A fifth columnist is a supporter or secret sympathizer of an enemy nation, and the phrase was coined by Spanish nationalist general Emilio Mola. Before World War II broke out in 1939, Europe was awash with references to “The Fifth Column at work,” and the phrase was bandied about by both appeasers and those who wanted to stand up to Hitler. One thing was for sure: Jewish groups were adamant that appeasing Germany was the work of Fifth Columnists—until the Soviet-Nazi peace agreement was signed, that is. (Twenty million dead afterward, and Europe in ruins, appeasers didn’t look as wrong as they had been previously thought.)
Those dread two words are hardly used nowadays, although the sort of subversion that undermines a nation’s solidarity is alive and kicking. The New York Times, The New Yorker, CNBC, CNN—I could go on with most of America’s mainstream media—have done their utmost to reverse the 2016 presidential election result. To call them Fifth Columnists would be an understatement. When the 45th President openly declares he’d like good relations with a country that has more nukes than we do, they call him a traitor. (Coming from an ex-head of the CIA, this was a bit rich.) When Trump calls a spade a spade, like the “shithole countries” that are sending their criminals over here, they forget that no truer words have ever been spoken, and ask for the smelling salts. (The editor wrote about this two issues ago.)
What got me thinking about Fifth Columnists was a new book that I of course will neither buy nor read by one Max Boot, a so-called neoconservative who has announced in his opus that he’s leaving the Republican Party for good because he cannot be associated with people who like Trump or those who voted for him. Losing Boot, of course, feels like losing an obese dead man in a tiny overcrowded lifeboat in a storm. The Republican Party is well to be rid of him, because if there ever were a Fifth Columnist among Republicans, it was the likes of Boot and that poisoned dwarf William Kristol.
Boot is described by the Times as a “lifelong Republican with sterling neoconservative credentials,” which only means to little ole me that he was an American Fifth Columnist working full-time for either Halliburton and the military-industrial complex, Israel, or both. Boot’s book is called The Corrosion of Conservatism, another misnomer because if anyone has corroded the conservative ethos it’s people like Boot, Frum, the poisoned dwarf, and their ilk.

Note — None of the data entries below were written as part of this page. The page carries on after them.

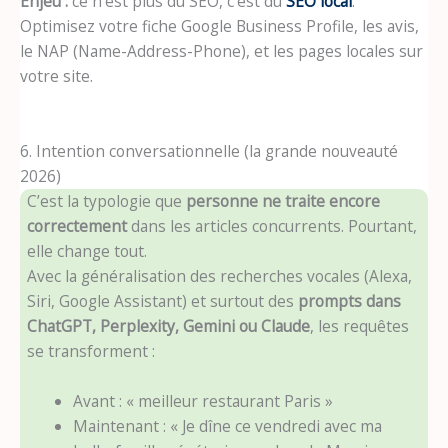
Enjeu :
ce n’est plus du SEO, c’est du
SEO local
.
Optimisez votre fiche Google Business Profile, les avis,
le NAP (Name-Address-Phone), et les pages locales sur
votre site.
6. Intention conversationnelle (la grande nouveauté
2026)
C’est la typologie que
personne ne traite encore
correctement
dans les articles concurrents. Pourtant,
elle change tout.
Avec la généralisation des recherches vocales (Alexa,
Siri, Google Assistant) et surtout des
prompts dans
ChatGPT, Perplexity, Gemini ou Claude
, les requêtes
se transforment :
Avant : « meilleur restaurant Paris »
Maintenant : « Je dîne ce vendredi avec ma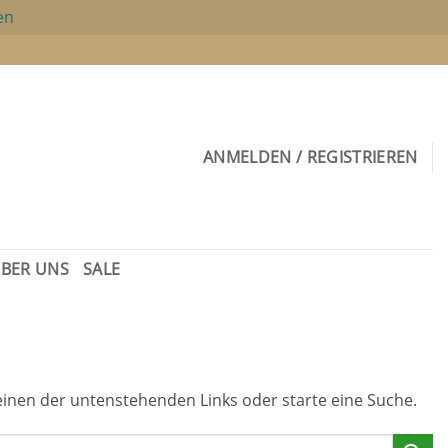
en
ANMELDEN / REGISTRIEREN
BER UNS
SALE
e einen der untenstehenden Links oder starte eine Suche.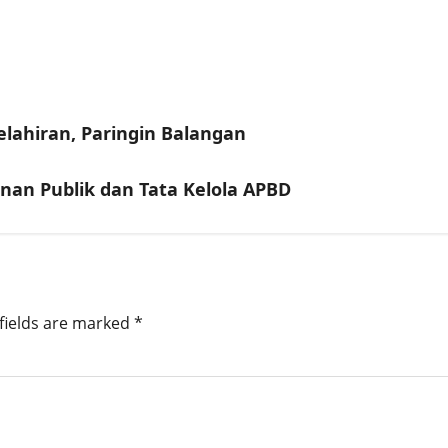
lahiran, Paringin Balangan
nan Publik dan Tata Kelola APBD
fields are marked
*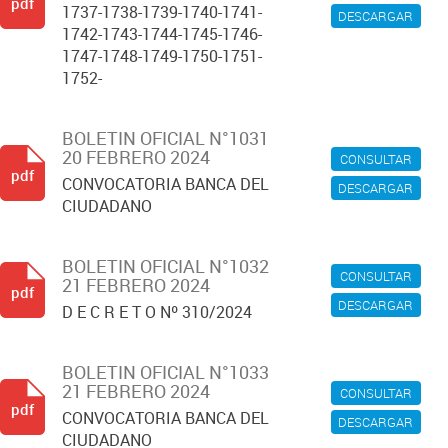
pdf
1737-1738-1739-1740-1741-
DESCARGAR
1742-1743-1744-1745-1746-
1747-1748-1749-1750-1751-
1752-
BOLETIN OFICIAL N°1031
20 FEBRERO 2024
CONSULTAR
pdf
CONVOCATORIA BANCA DEL
DESCARGAR
CIUDADANO
BOLETIN OFICIAL N°1032
CONSULTAR
21 FEBRERO 2024
pdf
DESCARGAR
D E C R E T O Nº 310/2024
BOLETIN OFICIAL N°1033
21 FEBRERO 2024
CONSULTAR
pdf
CONVOCATORIA BANCA DEL
DESCARGAR
CIUDADANO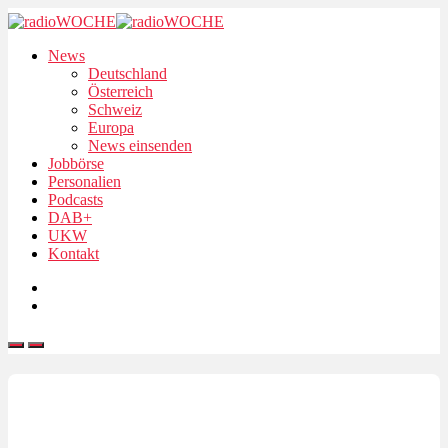
News
Deutschland
Österreich
Schweiz
Europa
News einsenden
Jobbörse
Personalien
Podcasts
DAB+
UKW
Kontakt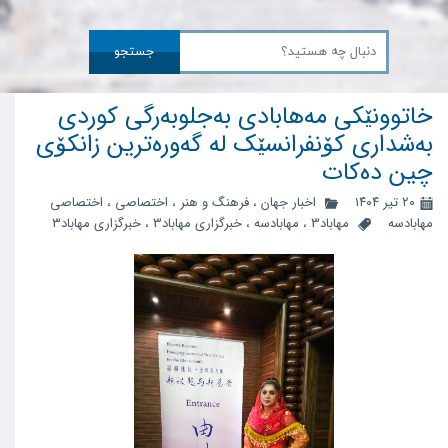
جستجو
خاتوونێکی مەهابادی بەجلوبەرگی کوردی
بەشداری کۆنفرانسێک لە گەورەترین زانکۆی
چین دەکات
۲۰ تیر ۱۴۰۴
اخبار جهان
،
فرهنگ و هنر
،
اختصاصی
،
اختصاصی
مهابادسه
مهاباد3
،
مهابادسه
،
خبرگزاری مهاباد3
،
خبرگزاری مهاباد۳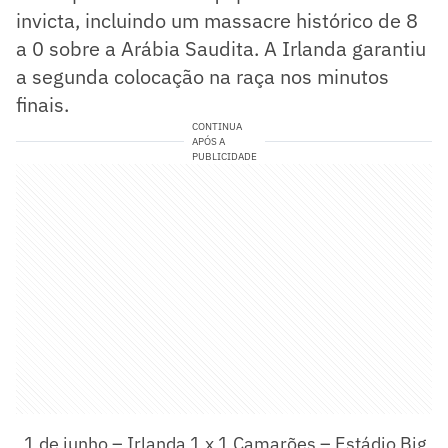
invicta, incluindo um massacre histórico de 8
a 0 sobre a Arábia Saudita. A Irlanda garantiu
a segunda colocação na raça nos minutos
finais.
CONTINUA
APÓS A
PUBLICIDADE
1 de junho – Irlanda 1 x 1 Camarões – Estádio Big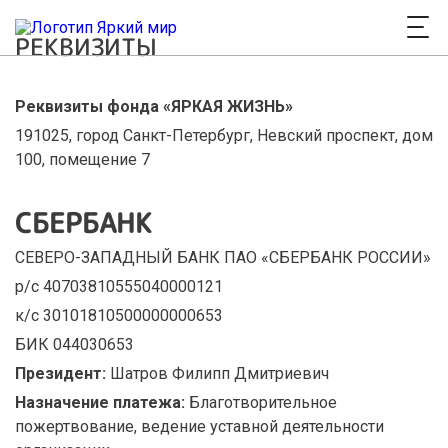
РЕКВИЗИТЫ
Реквизиты фонда «ЯРКАЯ ЖИЗНЬ»
191025, город Санкт-Петербург, Невский проспект, дом
100, помещение 7
СБЕРБАНК
СЕВЕРО-ЗАПАДНЫЙ БАНК ПАО «СБЕРБАНК РОССИИ»
р/с 40703810555040000121
к/с 30101810500000000653
БИК 044030653
Президент:
Шатров Филипп Дмитриевич
Назначение платежа:
Благотворительное
пожертвование, ведение уставной деятельности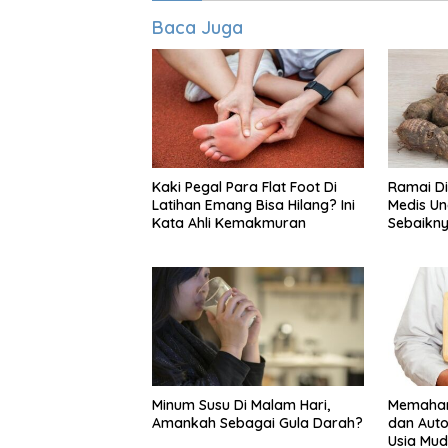
Baca Juga
Kaki Pegal Para Flat Foot Di
Ramai Di
Latihan Emang Bisa Hilang? Ini
Medis Un
Kata Ahli Kemakmuran
Sebaikny
Kimpul
Minum Susu Di Malam Hari,
Memaham
Amankah Sebagai Gula Darah?
dan Auto
Usia Mu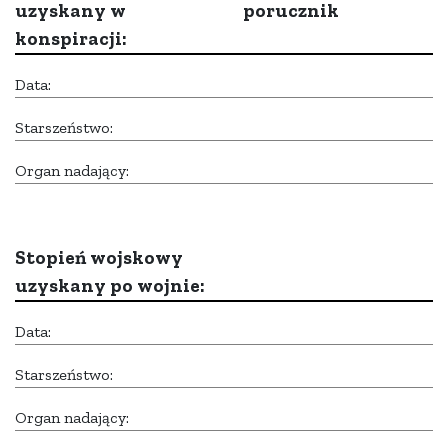
uzyskany w
porucznik
konspiracji:
Data:
Starszeństwo:
Organ nadający:
Stopień wojskowy
uzyskany po wojnie:
Data:
Starszeństwo:
Organ nadający:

Boot emigrated from the Soviet Union in 1976, when he was six years old. He was the son of Jewish refuseniks who were obviously in the good books of the Soviet mafia because they came out with money. Once over on these shores, young Max began reading National Review—hence his neoconservatism. When Pat Buchanan, Scott McConnell, and I were preparing to launch The American Conservative in 2002, Boot wrote a scathing critique, claiming we had nothing new to say. Well, he was right in a way. The only thing we had to say, and the reason for starting TAC, was that we did not want to go to war against Iraq, a country that had not only helped us in the region but had done our dirty work for us. But the Boots, Frums, Kagans, Feiths, Abramses and poisoned dwarfs had other ideas. Israel was always under attack, real or imagined, and Saddam was supposedly a danger, so it had to be war, and those silly old men with nothing new to say had to be silenced. Boo, down with Pat and Taki. (See what I mean about Boot being a Fifth Columnist?)
In his opus Boot apparently hates all Republicans, especially Senators Ryan and Rubio. Trump, needless to say, is worse than Hitler, although Max Boot, a Zionist par excellence, would rather eat pork than write that. I actually heard Boot speak at some event in New York last year. It was a charity auction, and Boot had introduced the four-star general who had leaked military tactics to his lover during pillow talk. He groveled like a groupie to the general on stage, and gave me an horrific look when I took the mic and asked the general why we were beating around the bush in Pakistan when everybody knew full well that the Pakis were playing footsie with the Taliban, ISIS, Al Qaeda, and any other terror organizations one could think of. The general dismissed my query: “The problem is much more complicated than you present it.”
Of course it is, if you don’t wish to face the truth. Otherwise, it’s simple. Cut off aid and declare India our great friend, and watch Pakistan come over and kiss our you-know-what. But there was the pillow-talk general and the Boot-licker, and little ole Taki was dismissed as a nuisance. The subheading of Boot’s book is “Why I Left the Right.” That’s also a misnomer. You were never on the right; you were always a Fifth Columnist most likely on the take by military providers or Israel or both. Thank God you’re gone. Now I can call myself a conservative again.